#### WHAT THE EXERCISE ASKS
Report every line of the records below that contains the word "сферы".

Transcribed page contents:
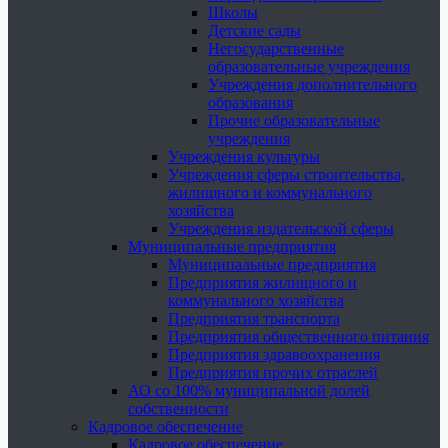
Школы
Детские сады
Негосударственные
образовательные учреждения
Учреждения дополнительного
образования
Прочие образовательные
учреждения
Учреждения культуры
Учреждения сферы строительства,
жилищного и коммунального
хозяйства
Учреждения издательской сферы
Муниципальные предприятия
Муниципальные предприятия
Предприятия жилищного и
коммунального хозяйства
Предприятия транспорта
Предприятия общественного питания
Предприятия здравоохранения
Предприятия прочих отраслей
АО со 100% муниципальной долей
собственности
Кадровое обеспечение
Кадровое обеспечение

#### REPLY TO THE EXERCISE
Учреждения сферы строительства,
Учреждения издательской сферы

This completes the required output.